Olympic Stadium di Montreal, luglio 1977. I Pink Floyd si esibiscono di fronte a ottantamila persone in delirio. Il pubblico canta, urla, beve. Roger Waters è stanco, spossato da mesi di tour.
Un ragazzino in prima fila attira la sua attenzione, lo infastidisce mentre suona, è rumoroso, seccante. Il bassista perde la testa. Lo chiama, lo fa avvicinare e gli sputa dritto in faccia. Subito dopo si rende conto della gravità del suo gesto, si sente “un fascista”, pensa di essere pazzo.
Capisce che lui, il frontman di una delle band più amate del pianeta, ha eretto un muro tra sé e il mondo, tra sé e chi gli sta vicino, tra sé e il pubblico.
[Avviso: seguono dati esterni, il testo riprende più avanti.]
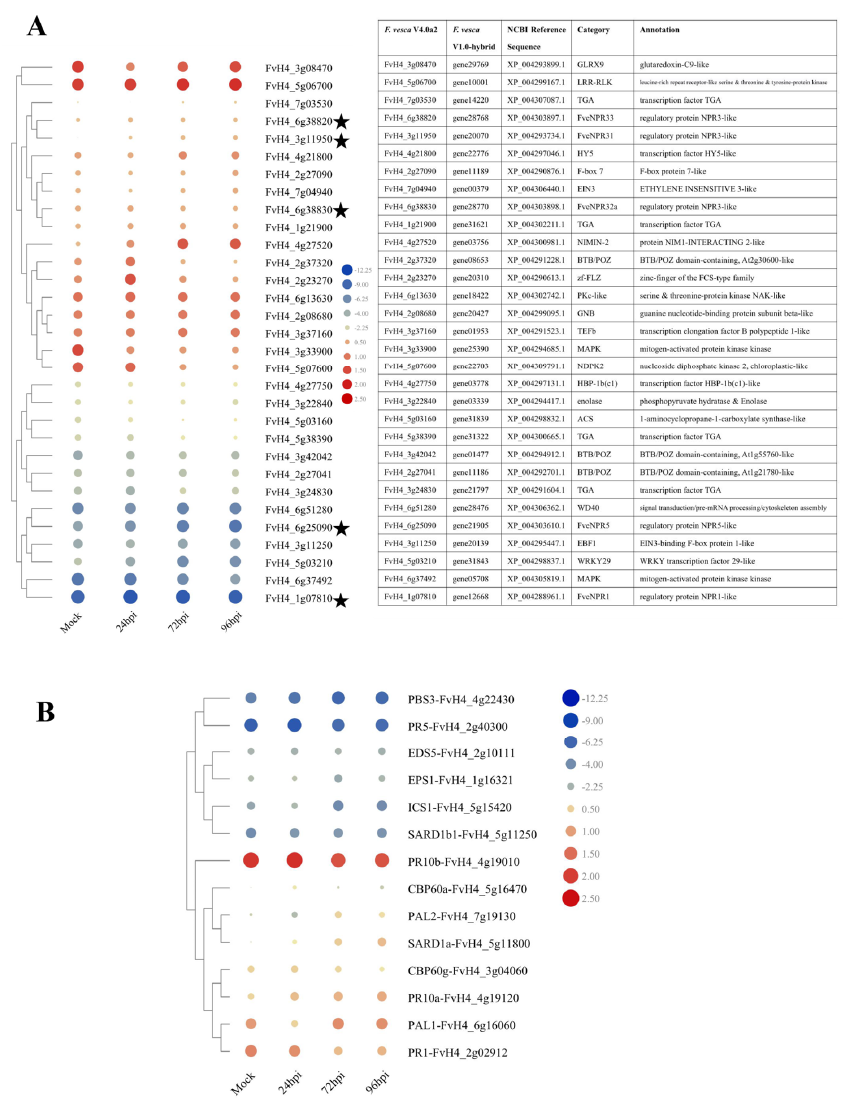
Figure 9. RNA-seq data showing the differential expression of genes coding proteins potentially directly or indirectly interacting with NPR1-like proteins ( A ) and the other known members in SA signaling ( B ) in strawberry during the C. fructicola invasion. The heatmap was generated using RPKM (reads per kilobase per million mapped reads) values normalized via Log2-transformation for each transcript in a moderate susceptible strawberry cv. ‘Jiuxiang’ mock-treated or infected by C. fructicola at 24, 72, or 96 hpi. The black star symbols indicate NPR family members. Strawberry materials and C. fructicola inoculation conditions for RNA-seq data generation have been reported previously [35].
Questa è la genesi di The Wall, doppio album dei Pink Floyd pubblicato il 30 novembre di trentacinque anni fa. Una pietra miliare della storia della musica che insieme a The Dark Side of the Moon è considerato uno dei dischi simbolo della band inglese.
Tanto amato, quanto criticato. Alcuni lo ritengono una delle migliori opere del quartetto, altri lo vivono come un tradimento, un voltare le spalle alla sperimentazione per piegarsi a un suono più commerciale e “orecchiabile”. La verità è che a più di tre decadi di distanza, risulta quasi impossibile ignorare la grandezza di un lavoro così, dove parole e musica si fondono alla perfezione per raccontare una vita fatta di solitudine, paranoia, droghe, insofferenza sociale, demoni privati e pubblici.
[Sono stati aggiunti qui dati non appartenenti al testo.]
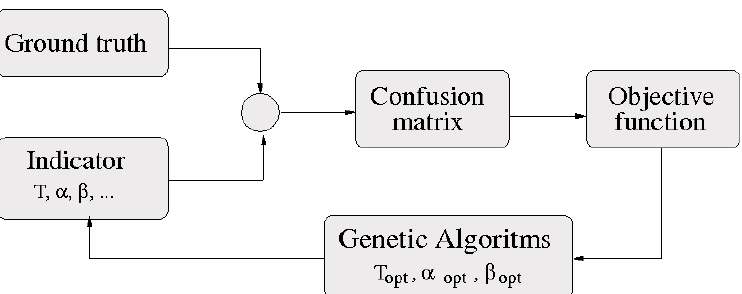
Figure 8. Optimization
The Wall parla della storia di Pink, personaggio fittizio dietro il quale Waters racconta le sue psicosi e i suoi dolori: la morte in guerra del padre (Goodbye Blue Sky), il rapporto soffocante con una madre iperprotettiva (Mother), l’educazione autoritaria e reazionaria ricevuta a scuola (Another brick in the wall), l’insensibilità nei confronti delle sofferenze che la vita gli ha inflitto (Comfortably Numb).
Non a caso l’album viene definito concept, perché ogni canzone, pur rimanendo un unicum, si fonde con la precedente e con la successiva, rappresentando un mattone di quel muro che il protagonista costruisce per isolarsi dal mondo.
Un muro che alla fine viene abbattuto, simboleggiando una rinascita difficile da ottenere, ma rigenerante (Outside the wall). 26 brani che ci mostrano un’esistenza tormenta che raggiunge una nuova dimensione, una nuova consapevolezza acquisita dopo il crollo di ogni barriera: “Da soli o a due a due, Quelli che davvero ti amano, Vanno e vengono al di là del muro, Alcuni mano nella mano, Altri riuniti in gruppi, Quelli sensibili e gli artisti, Cercano di abbatterlo, E quando ti avranno dato il meglio di loro, Qualcuno barcollerà e cadrà, Dopotutto non è facile, Picchiare il cuore contro il muro di un folle”.
Ma la storia non si racconta solo con le parole, ma anche con la musica. In The Wall vincono la qualità del suono, gli incredibili arrangiamenti di Bob Ezrin, il packaging dei creativi. Le tastiere di Wright (temporaneamente espulso dal gruppo) lasciano spazio alle orchestre e al pianoforte, la batteria di Mason crea una musicalità più dura (In the flesh?) che si fonde con il rumore di elicotteri e mitragliatrici, la chitarra di Gilmour ci regala assoli che con Comfortably Numb raggiungeranno uno dei punti più alti della sua carriera.
The Wall è un disco profondamente diverso dai precedenti, in cui la mano di Waters controlla ogni cosa. Un album inquieto, evocativo, monumentale, un’opera che ci permette di scavare dentro noi stessi e di tirar fuori i nostri scheletri mentre le canzoni scorrono una dopo l’altra.
Al cd e al vinile seguiranno uno show memorabile e un film di Alan Parker in cui Pink viene interpretato dallo straordinario Bob Gendolf, tutti tasselli di uno stesso muro che completa una storia di vita. Una vita che a trentacinque anni di distanza sembra più attuale che mai.